BEGIN Raw data

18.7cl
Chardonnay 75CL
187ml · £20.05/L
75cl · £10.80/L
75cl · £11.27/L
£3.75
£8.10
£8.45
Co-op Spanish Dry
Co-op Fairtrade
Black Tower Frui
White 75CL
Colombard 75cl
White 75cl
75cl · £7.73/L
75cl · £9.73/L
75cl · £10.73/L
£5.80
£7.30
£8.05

END Raw data

Reproduce every line of the listing above, word for word and in the same order.

18.7cl
Chardonnay 75CL
187ml · £20.05/L
75cl · £10.80/L
75cl · £11.27/L
£3.75
£8.10
£8.45
Co-op Spanish Dry
Co-op Fairtrade
Black Tower Frui
White 75CL
Colombard 75cl
White 75cl
75cl · £7.73/L
75cl · £9.73/L
75cl · £10.73/L
£5.80
£7.30
£8.05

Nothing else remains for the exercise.